The bank expressed its determination to restore normality at the village where scores of residents were left hanging around after the closure of the abattoir last year.
Some 200 permanent and casual workers were affected by the closure and the abattoir was vandalised until Agribank stepped in with tightened security.
The bank also engaged a company to do an assessment of the state of the equipment at the plant.
Iipumbu was speaking at a media conference where he dismissed a recent report in a local weekly which implied that Agribank was in contempt of an appeal court ruling by refusing to hand over the plant to Witvlei Meat.
In the presence of his legal team, Iipumbu made it very clear that Agribank has always been the owner of the Witvlei plant and would remain the owner until the plant was sold.
Agribank has leased the plant since 2007 to Witvlei Meat for N$250 000 per month with the option to buy for N$15 million.
“However, the purchase agreement which was meant to transfer the ownership to Witvlei Meat was breached due to non-performance by Witvlei Meat and therefore the agreement lapsed on June 26 this year,” he said.
In the absence of transfer of ownership from Agribank to Witvlei Meat, Agribank remains the owner of the plant, and Iipumbu warned that the use of the abattoir by Witvlei Meat for the purpose of the present Norway quota was never negotiated or agreed upon by Agribank, because the bank has not given its consent or approval to Witvlei Meat to apply for the Norwegian beef quota or any other beef export quota.
He said Agribank has fully complied with the court order and granted Witvlei Meat the opportunity to purchase the abattoir for N$15 million and settle the outstanding amount of N$3 million for outstanding rent.
“Agribank signed a purchase agreement with Witvlei Meat on June 5 for the transfer of ownership. However, Witvlei Meat breached the agreement by failing to provide acceptable guarantees to Agribank within the agreed 21 days from the date of signature,” he noted.
“As the rightful owner of the property, Agribank has not given its consent and neither entered into any agreement with Witvlei Meat or any other party at this stage to use the facility to process meat. But we are negotiating with stakeholders now and I will do what it takes from me to bring normality back to the abattoir.”

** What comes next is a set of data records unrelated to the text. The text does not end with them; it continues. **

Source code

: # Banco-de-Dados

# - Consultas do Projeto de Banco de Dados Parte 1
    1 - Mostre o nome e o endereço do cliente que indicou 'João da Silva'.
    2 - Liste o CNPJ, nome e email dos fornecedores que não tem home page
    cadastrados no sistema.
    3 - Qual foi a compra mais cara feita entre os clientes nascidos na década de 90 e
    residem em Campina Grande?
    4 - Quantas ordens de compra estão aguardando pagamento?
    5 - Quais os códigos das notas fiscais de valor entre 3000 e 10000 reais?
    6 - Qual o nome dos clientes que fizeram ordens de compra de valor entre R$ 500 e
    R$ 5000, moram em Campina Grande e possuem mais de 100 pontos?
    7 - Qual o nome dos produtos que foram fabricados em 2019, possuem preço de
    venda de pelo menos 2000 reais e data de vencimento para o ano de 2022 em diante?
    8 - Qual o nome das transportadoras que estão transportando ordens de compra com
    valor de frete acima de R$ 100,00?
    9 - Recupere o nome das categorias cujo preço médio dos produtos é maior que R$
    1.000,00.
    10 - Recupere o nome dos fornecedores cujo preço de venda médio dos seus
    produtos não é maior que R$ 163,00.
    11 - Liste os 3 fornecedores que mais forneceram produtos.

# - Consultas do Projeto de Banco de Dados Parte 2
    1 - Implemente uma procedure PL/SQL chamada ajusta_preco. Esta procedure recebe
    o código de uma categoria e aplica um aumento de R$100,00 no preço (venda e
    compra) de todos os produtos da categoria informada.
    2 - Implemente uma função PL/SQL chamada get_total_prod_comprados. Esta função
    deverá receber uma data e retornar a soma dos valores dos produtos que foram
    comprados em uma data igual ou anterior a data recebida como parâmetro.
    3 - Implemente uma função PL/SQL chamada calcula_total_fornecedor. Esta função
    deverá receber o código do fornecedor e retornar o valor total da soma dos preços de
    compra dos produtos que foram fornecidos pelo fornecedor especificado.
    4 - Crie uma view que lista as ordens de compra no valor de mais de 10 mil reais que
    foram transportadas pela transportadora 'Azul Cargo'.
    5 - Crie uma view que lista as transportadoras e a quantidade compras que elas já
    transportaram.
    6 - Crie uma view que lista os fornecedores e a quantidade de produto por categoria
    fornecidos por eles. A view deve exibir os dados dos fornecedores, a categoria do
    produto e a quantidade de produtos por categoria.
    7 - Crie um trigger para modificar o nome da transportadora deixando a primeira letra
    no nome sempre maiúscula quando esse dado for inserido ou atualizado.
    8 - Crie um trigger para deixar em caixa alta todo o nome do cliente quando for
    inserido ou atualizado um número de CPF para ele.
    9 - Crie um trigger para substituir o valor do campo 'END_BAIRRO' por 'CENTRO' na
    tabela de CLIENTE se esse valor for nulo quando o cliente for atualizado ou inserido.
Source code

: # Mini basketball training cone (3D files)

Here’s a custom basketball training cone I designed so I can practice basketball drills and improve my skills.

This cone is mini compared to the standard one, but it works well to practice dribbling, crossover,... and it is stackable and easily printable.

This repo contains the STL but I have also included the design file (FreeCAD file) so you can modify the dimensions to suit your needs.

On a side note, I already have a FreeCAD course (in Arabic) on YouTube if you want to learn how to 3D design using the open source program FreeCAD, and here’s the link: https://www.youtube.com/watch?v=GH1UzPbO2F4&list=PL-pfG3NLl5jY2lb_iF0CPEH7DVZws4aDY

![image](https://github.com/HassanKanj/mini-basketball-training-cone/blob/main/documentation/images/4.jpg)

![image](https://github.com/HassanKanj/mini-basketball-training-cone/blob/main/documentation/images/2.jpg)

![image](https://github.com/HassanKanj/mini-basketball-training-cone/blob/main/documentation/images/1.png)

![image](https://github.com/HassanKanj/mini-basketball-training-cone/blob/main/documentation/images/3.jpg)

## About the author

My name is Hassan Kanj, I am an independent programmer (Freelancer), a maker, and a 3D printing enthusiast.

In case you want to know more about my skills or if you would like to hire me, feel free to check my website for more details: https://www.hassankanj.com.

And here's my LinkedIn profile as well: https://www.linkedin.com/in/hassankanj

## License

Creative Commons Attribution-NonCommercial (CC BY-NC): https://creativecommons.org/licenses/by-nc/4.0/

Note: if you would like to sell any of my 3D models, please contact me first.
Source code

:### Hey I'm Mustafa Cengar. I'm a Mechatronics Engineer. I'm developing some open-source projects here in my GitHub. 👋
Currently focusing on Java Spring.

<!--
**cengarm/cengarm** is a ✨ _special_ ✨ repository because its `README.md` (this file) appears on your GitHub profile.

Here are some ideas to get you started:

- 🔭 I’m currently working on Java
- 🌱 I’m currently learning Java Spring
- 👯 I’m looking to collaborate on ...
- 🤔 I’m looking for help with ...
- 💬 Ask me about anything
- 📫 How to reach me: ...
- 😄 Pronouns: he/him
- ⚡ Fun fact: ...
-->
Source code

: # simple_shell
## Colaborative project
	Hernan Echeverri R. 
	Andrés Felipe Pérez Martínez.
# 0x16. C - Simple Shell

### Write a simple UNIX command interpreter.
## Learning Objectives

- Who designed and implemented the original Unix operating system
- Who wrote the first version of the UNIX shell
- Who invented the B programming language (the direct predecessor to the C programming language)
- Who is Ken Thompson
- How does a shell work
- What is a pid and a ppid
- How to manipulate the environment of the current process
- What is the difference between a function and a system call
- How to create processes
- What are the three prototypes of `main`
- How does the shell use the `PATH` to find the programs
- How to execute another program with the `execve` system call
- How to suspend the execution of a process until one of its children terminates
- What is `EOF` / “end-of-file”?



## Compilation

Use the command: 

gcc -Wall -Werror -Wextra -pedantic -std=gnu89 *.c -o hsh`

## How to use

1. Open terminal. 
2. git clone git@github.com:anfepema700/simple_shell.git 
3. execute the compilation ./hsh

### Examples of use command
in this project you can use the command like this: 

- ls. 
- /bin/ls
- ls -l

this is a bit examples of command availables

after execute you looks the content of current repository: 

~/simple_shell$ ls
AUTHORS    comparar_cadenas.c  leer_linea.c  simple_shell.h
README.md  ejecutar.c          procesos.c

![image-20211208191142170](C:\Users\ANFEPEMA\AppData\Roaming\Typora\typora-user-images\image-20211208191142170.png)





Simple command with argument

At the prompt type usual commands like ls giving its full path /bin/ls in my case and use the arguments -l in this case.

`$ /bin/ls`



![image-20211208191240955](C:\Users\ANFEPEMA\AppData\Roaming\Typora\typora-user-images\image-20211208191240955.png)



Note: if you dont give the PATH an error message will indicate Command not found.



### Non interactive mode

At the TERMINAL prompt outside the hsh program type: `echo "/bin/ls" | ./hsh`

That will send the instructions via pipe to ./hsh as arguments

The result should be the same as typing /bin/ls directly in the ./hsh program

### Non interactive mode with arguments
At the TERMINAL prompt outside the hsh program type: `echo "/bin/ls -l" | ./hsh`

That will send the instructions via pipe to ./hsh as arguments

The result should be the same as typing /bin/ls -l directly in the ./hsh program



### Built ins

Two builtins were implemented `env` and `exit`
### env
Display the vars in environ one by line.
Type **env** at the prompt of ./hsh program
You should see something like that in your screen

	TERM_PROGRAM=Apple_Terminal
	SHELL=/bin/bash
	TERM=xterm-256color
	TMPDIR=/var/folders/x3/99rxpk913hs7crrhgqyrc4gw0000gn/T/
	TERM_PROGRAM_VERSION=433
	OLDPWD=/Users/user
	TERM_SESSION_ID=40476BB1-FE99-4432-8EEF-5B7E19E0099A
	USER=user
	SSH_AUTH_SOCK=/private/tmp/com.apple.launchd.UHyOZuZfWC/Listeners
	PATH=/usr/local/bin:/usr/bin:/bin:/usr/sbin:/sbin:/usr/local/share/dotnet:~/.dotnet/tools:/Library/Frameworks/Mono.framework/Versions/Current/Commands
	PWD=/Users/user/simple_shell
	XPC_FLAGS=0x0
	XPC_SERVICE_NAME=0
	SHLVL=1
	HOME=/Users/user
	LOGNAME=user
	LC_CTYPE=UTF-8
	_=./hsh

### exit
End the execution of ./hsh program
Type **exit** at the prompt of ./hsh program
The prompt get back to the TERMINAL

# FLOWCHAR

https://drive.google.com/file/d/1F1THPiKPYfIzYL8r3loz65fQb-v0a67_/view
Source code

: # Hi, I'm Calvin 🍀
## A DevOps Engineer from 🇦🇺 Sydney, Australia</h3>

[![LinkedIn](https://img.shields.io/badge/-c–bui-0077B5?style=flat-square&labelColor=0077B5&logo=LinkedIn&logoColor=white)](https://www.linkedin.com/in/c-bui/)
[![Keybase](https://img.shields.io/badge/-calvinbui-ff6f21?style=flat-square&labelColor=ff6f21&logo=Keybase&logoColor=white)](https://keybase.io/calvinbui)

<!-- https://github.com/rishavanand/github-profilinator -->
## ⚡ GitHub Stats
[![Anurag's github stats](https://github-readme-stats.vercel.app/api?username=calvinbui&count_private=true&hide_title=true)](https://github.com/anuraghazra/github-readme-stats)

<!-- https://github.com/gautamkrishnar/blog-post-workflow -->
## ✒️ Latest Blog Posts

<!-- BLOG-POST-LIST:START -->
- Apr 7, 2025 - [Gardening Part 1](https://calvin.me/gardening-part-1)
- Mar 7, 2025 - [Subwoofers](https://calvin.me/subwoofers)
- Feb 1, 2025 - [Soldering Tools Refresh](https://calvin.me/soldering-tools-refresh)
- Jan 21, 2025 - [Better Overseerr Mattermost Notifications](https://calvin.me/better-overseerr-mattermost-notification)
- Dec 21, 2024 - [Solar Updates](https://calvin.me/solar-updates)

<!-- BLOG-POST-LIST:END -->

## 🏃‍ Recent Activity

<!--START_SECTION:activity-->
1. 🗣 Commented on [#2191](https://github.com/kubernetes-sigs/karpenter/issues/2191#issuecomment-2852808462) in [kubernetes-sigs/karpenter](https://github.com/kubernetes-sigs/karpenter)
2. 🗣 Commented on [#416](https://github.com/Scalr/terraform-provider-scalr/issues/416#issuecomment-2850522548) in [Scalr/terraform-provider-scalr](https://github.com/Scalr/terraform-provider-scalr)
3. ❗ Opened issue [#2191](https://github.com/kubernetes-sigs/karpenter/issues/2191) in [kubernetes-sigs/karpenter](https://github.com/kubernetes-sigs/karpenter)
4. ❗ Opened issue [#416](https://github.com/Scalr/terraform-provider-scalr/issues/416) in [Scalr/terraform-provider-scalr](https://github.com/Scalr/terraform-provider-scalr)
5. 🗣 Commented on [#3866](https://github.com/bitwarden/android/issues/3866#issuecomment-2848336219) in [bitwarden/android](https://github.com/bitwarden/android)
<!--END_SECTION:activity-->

He says Witvlei Meat failed to make payment by the agreed deadline and the company has since been informed about the failure to comply with the purchase agreement.
Agribank cannot be forced to engage Witvlei Meat and accept the new purchase price or guarantee of N$17 million anymore, Iipumbu said.
He stressed that the Witvlei abattoir facility is public property and will be sold in the interest of the Namibian public and the inhabitants of Omaheke Region.
Asked when it can be expected to reopen, Iipumbu replied: “Soon, very soon.”